I really did not care about whether I was liked or dislike by staff members. I was there to work with the children, and making sure that they are safe in and out of the classroom.

Effective Communication

When it comes to building a good team, there must be good communication among members. As we are working on our group project, we are learning to communicate with each other, and it would not have been possible without Christine's hard work. As our team coordinator, she has been available to answer question and give ideas to help us stay on the same topic. She has also called members to make sure they work on their assigned role.

I have to admit it's difficult to try to build a case without hearing from each other. I personally encountered some problems when the cases were distributed Monday and it was not sent to me. I contacted three members and asked them to forward the case to me. One did not reply, the others said they forward it to me. When I checked and asked the second time, and third time, I was beginning to get frustrated as I was running out of time to work on the case.

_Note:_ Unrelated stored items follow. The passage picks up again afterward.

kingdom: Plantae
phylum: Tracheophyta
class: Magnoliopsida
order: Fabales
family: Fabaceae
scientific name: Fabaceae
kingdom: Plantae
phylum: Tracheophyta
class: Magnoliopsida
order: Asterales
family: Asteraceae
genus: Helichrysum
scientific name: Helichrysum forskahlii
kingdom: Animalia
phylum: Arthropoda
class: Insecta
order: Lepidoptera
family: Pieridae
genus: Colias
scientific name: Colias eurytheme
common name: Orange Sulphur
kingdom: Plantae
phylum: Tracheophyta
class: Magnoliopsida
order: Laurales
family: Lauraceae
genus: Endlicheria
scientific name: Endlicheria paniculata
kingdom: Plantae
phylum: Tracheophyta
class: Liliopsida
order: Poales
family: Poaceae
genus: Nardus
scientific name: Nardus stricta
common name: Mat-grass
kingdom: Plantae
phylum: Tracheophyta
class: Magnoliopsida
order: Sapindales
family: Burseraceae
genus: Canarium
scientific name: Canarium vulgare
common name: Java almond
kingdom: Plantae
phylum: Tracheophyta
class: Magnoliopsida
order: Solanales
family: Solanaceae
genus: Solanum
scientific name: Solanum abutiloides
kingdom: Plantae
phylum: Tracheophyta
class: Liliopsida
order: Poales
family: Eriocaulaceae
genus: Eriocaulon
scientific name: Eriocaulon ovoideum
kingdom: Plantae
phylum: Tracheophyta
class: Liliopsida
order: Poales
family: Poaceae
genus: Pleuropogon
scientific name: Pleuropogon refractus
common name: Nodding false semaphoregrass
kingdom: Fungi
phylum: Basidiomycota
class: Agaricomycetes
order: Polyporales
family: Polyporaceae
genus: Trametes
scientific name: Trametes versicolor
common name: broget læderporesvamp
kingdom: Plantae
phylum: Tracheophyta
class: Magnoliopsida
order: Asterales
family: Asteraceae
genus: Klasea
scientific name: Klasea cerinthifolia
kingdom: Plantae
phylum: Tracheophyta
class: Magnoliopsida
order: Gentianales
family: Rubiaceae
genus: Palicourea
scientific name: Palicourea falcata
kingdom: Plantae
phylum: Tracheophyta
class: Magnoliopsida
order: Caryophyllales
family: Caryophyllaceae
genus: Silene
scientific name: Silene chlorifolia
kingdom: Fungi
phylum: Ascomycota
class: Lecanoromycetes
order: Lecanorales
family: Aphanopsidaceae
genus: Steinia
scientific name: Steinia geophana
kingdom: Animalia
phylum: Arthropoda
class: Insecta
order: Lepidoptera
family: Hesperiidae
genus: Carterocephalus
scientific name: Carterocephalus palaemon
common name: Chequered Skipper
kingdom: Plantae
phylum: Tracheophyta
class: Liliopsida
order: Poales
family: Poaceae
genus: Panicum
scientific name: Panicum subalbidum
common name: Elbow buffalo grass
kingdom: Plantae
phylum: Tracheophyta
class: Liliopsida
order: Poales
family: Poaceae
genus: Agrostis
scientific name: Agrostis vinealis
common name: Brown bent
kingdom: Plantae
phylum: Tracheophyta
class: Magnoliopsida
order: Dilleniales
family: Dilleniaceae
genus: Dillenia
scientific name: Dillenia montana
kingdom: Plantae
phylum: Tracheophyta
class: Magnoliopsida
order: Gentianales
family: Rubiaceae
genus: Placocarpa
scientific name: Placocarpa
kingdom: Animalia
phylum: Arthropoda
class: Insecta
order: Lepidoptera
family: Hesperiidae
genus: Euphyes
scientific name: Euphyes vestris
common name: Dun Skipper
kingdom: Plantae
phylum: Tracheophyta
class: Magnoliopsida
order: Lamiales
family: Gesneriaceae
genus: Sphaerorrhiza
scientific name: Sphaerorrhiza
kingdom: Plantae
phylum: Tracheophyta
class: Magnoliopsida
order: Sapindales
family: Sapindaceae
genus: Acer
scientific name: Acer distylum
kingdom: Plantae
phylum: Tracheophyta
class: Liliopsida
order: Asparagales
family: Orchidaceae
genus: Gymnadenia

I called Aracely and she helped me figure out the reason I was not receiving the cases. Although they were added in my address book, their emails were being sent to my junk mail. When I finally received the case, I submitted my work, and it turns out neither Christine and Matt could open my attachment because it was in Word 2007.

Some of us are trying to get our work done ahead of time, however I have a feeling that we have some procrastinators in our team. I have learned to deal with these kind of conflicts, and I am not getting stressed over this matter. As a DA, I am trying to communicate with my client as much as possible, and hope to create a strong case on his behalf.

Wednesday, April 25, 2007

Effective Conflict Resolution Starts in the Preschool Years

In Cho's writing, he said "Teach me how to speak, teach me how to share, teach me where to go, tell me will love be there" (LA Times Magazine, 4/30/07, p 41).

Children need guidance from all the adults in their lives. In order for them to learn how to speak,share, and solve conflicts without resorting to verbal or physical violence, we have to serve as their positive role models.

For example, when a child hits another child, the adult needs to approach both children in a calm manner. Many of the children's behaviors are learned behaviors from home, media, and peers. When no one teaches them how to solve conflicts in a positive way, they grow up thinking that violence is the only way to solve problems.

The best strategies to solve conflict resolutions and violence prevention is to listen without taking any sides. For example, when my preschool students are fighting over a toy, I calmly approach them and become the mediator. Instead of scolding and punishing, I acknowledge the hurt child as well as the aggressor. I listen to both sides of the story, and then I restate what each child says and guide them to solve the problem by asking questions that will lead to an agreement on both sides of the parties. It takes time, but it works. Most of these young children have learned to solve most of their problems without adult assistance. If they are not successful on their own, they know they can always seek an adult for assistance.

As parents, teachers, and members of society, we need to pay more attention to all children. They need adult guidance and intervention so they can learn how to become positive members of our society. Let's not wait for another tragedy to happen.